And how are we supposed to help if we don't know what these errors are?

Please post all error messages. And the exactly code you're using.

 

Ok here is every thing I have-

Basic test form to submit data to table -

<form action="gift.php" method="post">
<input type="text" name="giftid" value="$name">
<input type="text" name="recipientid" value="$recipientid">
<input type="text" name="username" value="$username">
<input type="submit" name="Submit" value="Submit" class="mybutton">
</form>

HTML:

<form action="gift.php">from above !

<?
require ("config.php");
include("functions.php");



// Insert a row of information into the table "giftlog"
mysql_query("INSERT INTO giftlog
(Giftid, Recipientid,Fromid) VALUES('$giftid', '$recipientid', '$username' ) ")
or die(mysql_error());



echo "Data Inserted!";

?>

PHP:

To view gifts in member area -

<?
$username = (int)$_GET['username'];
$result = mysql_query("SELECT giftlog.name AS name, giftlog.image
AS image FROM giftlog
LEFT JOIN gifts
ON giftlog.giftid = gifts.giftid
WHERE giftlog.recipientid=" . $username);

while ($row = mysql_fetch_assoc($result))
{
echo $row['name'];
echo $row['image'];
}
?>

PHP:

error message- Warning: mysql_fetch_assoc(): supplied argument is not a valid MySQL result resource



Also please not I have change userid to username, I am playing around with this so either change it back or ignore it.

 

OK, the problem seems to be that $userid is not a numeric value. Try replacing this:

$userid = (int)$_GET['userid'];

PHP:

with this:

$userid = mysql_real_escape_string( $_GET['userid'] );

PHP:

and call your page like this:

{page name}.php?userid=helen

Brew

 

hhhmmm still getting the same error message -

Warning: mysql_fetch_assoc(): supplied argument is not a valid MySQL result resource.

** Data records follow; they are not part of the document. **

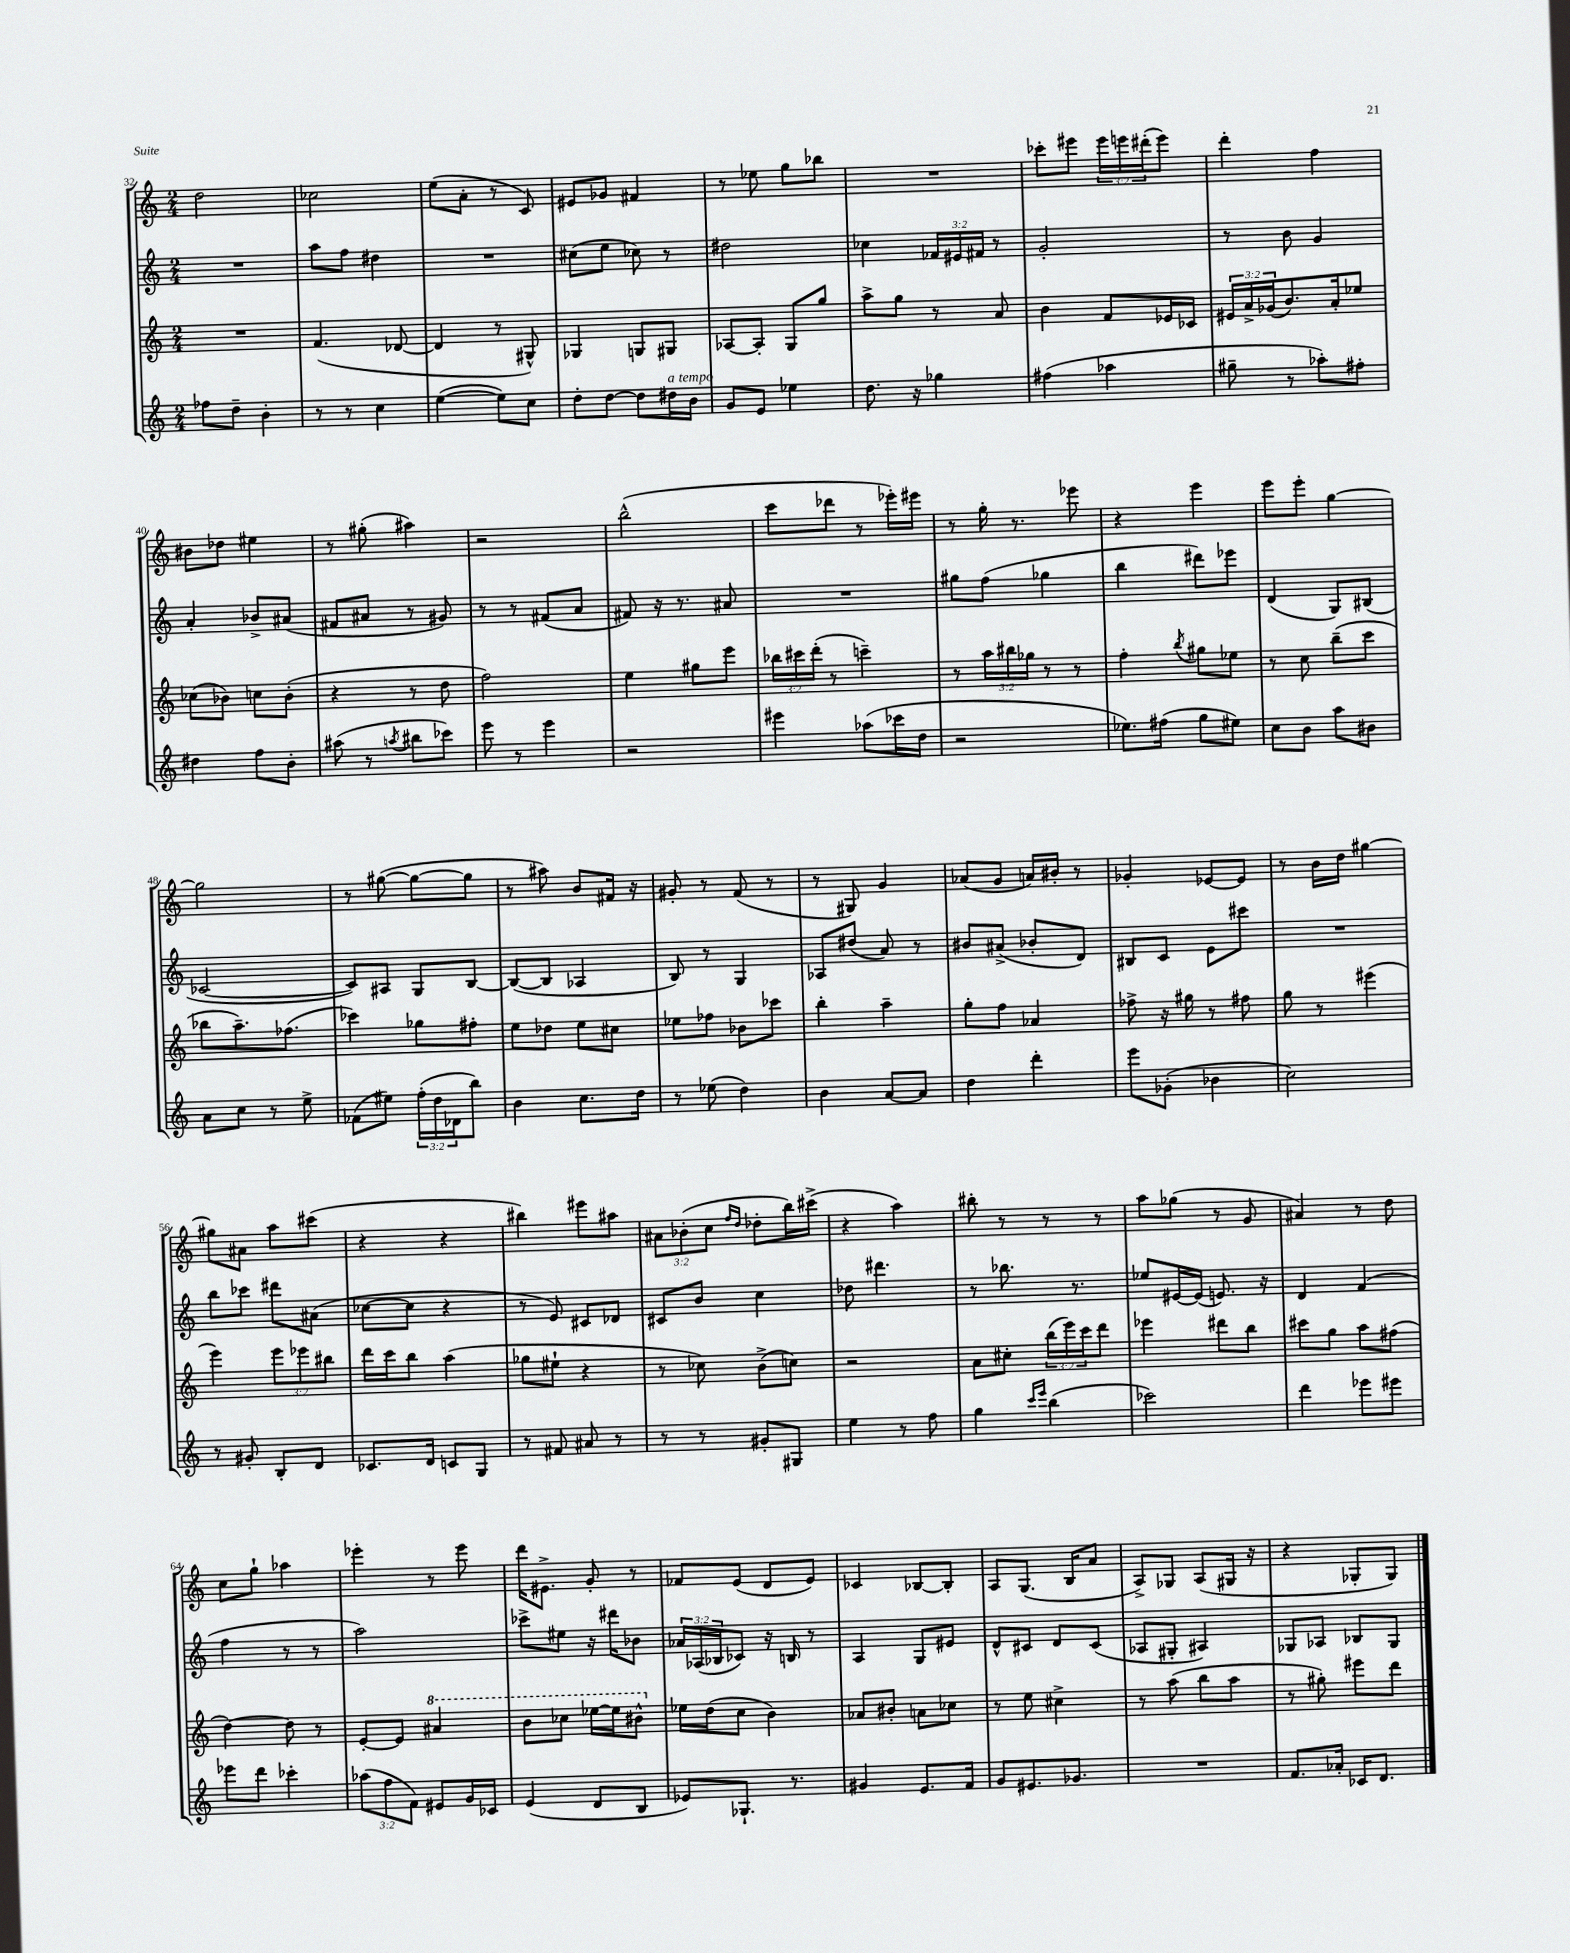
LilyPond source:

<<
\new StaffGroup <<
\new Staff = "s0" {
    \clef treble \key c \major \numericTimeSignature \time 2/4 \override Staff.TupletNumber.text = #tuplet-number::calc-fraction-text
    d''2 |
    ces''2 |
    e''8( a'8-. r8 c'8) |
    eis'8 ges'8 fis'4 |
    r8 ees''8 g''8 bes''8 |
    R2 |
    ces'''8-. eis'''8 \tuplet 3/2 { eis'''16 e'''16 dis'''16-.( } e'''8) |
    d'''4-. f''4 |
    bis'8 des''8 eis''4 |
    r8 gis''8-.( ais''4) |
    r2 |
    b''2-^( |
    c'''8 des'''8 r8 ees'''16-.) eis'''16 |
    r8 g''16-. r8. ees'''8 |
    r4 e'''4 |
    e'''8 e'''8-. g''4~ |
    g''2 |
    r8 gis''8~( gis''8~ gis''8 |
    r8 ais''8) b'8 fis'16 r16 |
    gis'8-. r8 f'8( r8 |
    r8 gis8) g'4 |
    aes'8( g'8 a'16) bis'16-. r8 |
    ges'4-. ees'8~ ees'8 |
    r8 b'16 d''16 gis''4~ |
    gis''8 ais'8 a''8 cis'''8( |
    r4 r4 |
    bis''4) eis'''8 ais''8 |
    \tuplet 3/2 { ais'8 bes'8-.( c''8 } \grace { f''16 d''16 } des''8-. b''16) cis'''16->( |
    r4 a''4) |
    bis''8-. r8 r8 r8 |
    a''8 ges''8( r8 g'8 |
    ais'4) r8 d''8 |
    c''8 g''8-! aes''4 |
    ees'''4-. r8 ees'''8 |
    d'''16 eis'8.-> g'8-. r8 |
    fes'8 e'8( d'8 e'8) |
    ces'4 bes8~ bes8-. |
    a8 g8.( b16 a'8 |
    a8->) ges8 a8( gis16 r16 |
    r4 ges8-. ges8) \bar "|." |
}
\new Staff = "s1" {
    \clef treble \key c \major \numericTimeSignature \time 2/4 \override Staff.TupletNumber.text = #tuplet-number::calc-fraction-text
    R2 |
    a''8 f''8 dis''4 |
    R2 |
    cis''8( e''8 ces''8) r8 |
    dis''2 |
    ces''4 \tuplet 3/2 { fes'16 eis'16 fis'16 } r8 |
    g'2-. |
    r8 b'8 g'4 |
    a'4-. bes'8-> ais'8( |
    fis'8 ais'8 r8 gis'8) |
    r8 r8 fis'8( a'8 |
    fis'8) r16 r8. ais'8 |
    R2 |
    gis''8 f''8( ges''4 |
    b''4 dis'''8) ees'''8 |
    d'4( g8) bis8( |
    ces'2~ |
    ces'8) ais8 g8 b8~ |
    b8~( b8 aes4 |
    b8) r8 g4 |
    aes8 dis''8( a'8) r8 |
    bis'8 ais'8->( bes'8-. d'8) |
    bis8 c'8 e'8 cis'''8 |
    R2 |
    b''8 ces'''8 dis'''8 ais'8( |
    ces''8~ ces''8 r4 |
    r8 e'8) cis'8 des'8 |
    cis'8 b'8 c''4 |
    des''8 dis'''4. |
    r8 bes''8. r8. |
    ees''8 eis'16~ eis'16( e'8.) r16 |
    d'4 f'4( |
    f''4 r8 r8 |
    a''2) |
    ces'''8-> eis''8 r16 dis'''16 bes'8 |
    \tuplet 3/2 { aes'16 aes16( bes16 } ces'8) r16 b16 r8 |
    a4 g8 eis'8 |
    d'8-^ cis'8 d'8 cis'8( |
    aes8 gis8-. ais4) |
    ges8 aes8 bes8 ges8 \bar "|." |
}
\new Staff = "s2" {
    \clef treble \key c \major \numericTimeSignature \time 2/4 \override Staff.TupletNumber.text = #tuplet-number::calc-fraction-text
    R2 |
    f'4.( des'8~ |
    des'4 r8 gis8-^) |
    ges4 g8 gis8 |
    aes8~ aes8-. g8 g''8 |
    a''8-> g''8 r8 a'8 |
    b'4 f'8 ees'16 ces'16 |
    \tuplet 3/2 { eis'16 a'16-> ges'16( } b'8.) a'16-. ees''8 |
    ces''8( bes'8) c''8 bes'8-.( |
    r4 r8 d''8 |
    f''2) |
    e''4 gis''8 e'''8 |
    \tuplet 3/2 { bes''16 cis'''16 d'''16-.( } r8 c'''4--) |
    r8 \tuplet 3/2 { a''16 bis''16 ges''16 } r8 r8 |
    f''4-. \acciaccatura { b''8 } gis''8 ees''8 |
    r8 c''8 b''8--( c'''8 |
    bes''8 a''8.--) fes''8.( |
    ces'''4) ges''8 fis''8-. |
    e''8 des''8 e''8 cis''8 |
    ees''8 fes''8 bes'8 ces'''8 |
    b''4-. a''4-- |
    g''8-. f''8 aes'4 |
    fes''8-> r16 gis''16 r8 fis''8 |
    g''8 r8 eis'''4( |
    e'''4) \tuplet 3/2 { e'''8 ees'''8 bis''8 } |
    d'''16 c'''16 b''8 a''4( |
    ges''8 eis''8-! r4 |
    r8 ces''8) b'8->( c''8) |
    r2 |
    a'8 cis''8-. \tuplet 3/2 { b''16( e'''16) c'''16 } d'''8 |
    ees'''4 dis'''8 b''8 |
    cis'''8 g''8 a''8 fis''8( |
    d''4~) d''8 r8 |
    e'8~-. e'8 \ottava #1 ais''4 |
    b''8 ces'''8 ees'''16~ ees'''16 bis''8-^ \ottava #0 |
    ees''16 d''16( c''8 b'4) |
    aes'8 bis'8-. a'8 ces''8 |
    r8 e''8 cis''4-> |
    r8 a''8( b''8 a''8 |
    r8 gis''8-.) eis'''8 d'''8 \bar "|." |
}
\new Staff = "s3" {
    \clef treble \key c \major \numericTimeSignature \time 2/4 \override Staff.TupletNumber.text = #tuplet-number::calc-fraction-text
    fes''8 d''8-- b'4-. |
    r8 r8 c''4 |
    e''4~( e''8) c''8 |
    d''8-. d''8~ d''8 dis''16^\markup { \italic "a tempo" } b'16 |
    g'8 e'8 ees''4 |
    d''8. r16 ges''4 |
    fis''4( aes''4 |
    gis''8-- r8 aes''8-.) fis''8-. |
    dis''4 f''8 b'8-. |
    ais''8( r8 \acciaccatura { a''8 } bis''8 ces'''8) |
    e'''8 r8 e'''4 |
    r2 |
    eis'''4 aes''8( ces'''16 d''16 |
    r2 |
    ees''8.) fis''16( g''8 eis''8) |
    c''8 b'8 a''8 bis'8 |
    a'8 c''8 r8 e''8-> |
    fes'8( eis''8) \tuplet 3/2 { f''16-.( d''16 des'16 } b''8) |
    b'4 c''8. d''16 |
    r8 ees''8( d''4) |
    b'4 a'8~ a'8 |
    d''4 d'''4-. |
    e'''8 ges'8-.( bes'4 |
    c''2) |
    r8 gis'8-. b8-. d'8 |
    ces'8. d'16 c'8 g8 |
    r8 fis'8 ais'8 r8 |
    r8 r8 gis'8-. gis8 |
    e''4 r8 f''8 |
    g''4 \grace { c'''16 e'''16 } b''4( |
    ces'''2) |
    d'''4 ees'''8 eis'''8 |
    ees'''8 d'''8 ces'''4-. |
    \tuplet 3/2 { aes''8( f''8 f'8) } eis'8 g'16 ces'16 |
    e'4( d'8 b8 |
    ees'8) ges8.-! r8. |
    gis'4 e'8. f'16 |
    g'8 eis'8. ges'8. |
    R2 |
    f'8. aes'16-. ces'16 d'8. \bar "|." |
}
>>
>>
\layout { \context { \Score currentBarNumber = #32 } }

Would it change anything if I changed userid to username as thats is whats used on the site ?!

 

Yes, however if you are going to change it to this:

$username = mysql_real_escape_string( $_GET['username'] );

PHP:

The you will have to call the page like this:

{page name}.php?username=helen

Brew

 

Ok, but really that shouldnt effect it either way. ?


Anyhow im still get the same message. - Warning: mysql_fetch_assoc(): supplied argument is not a valid MySQL result resource ..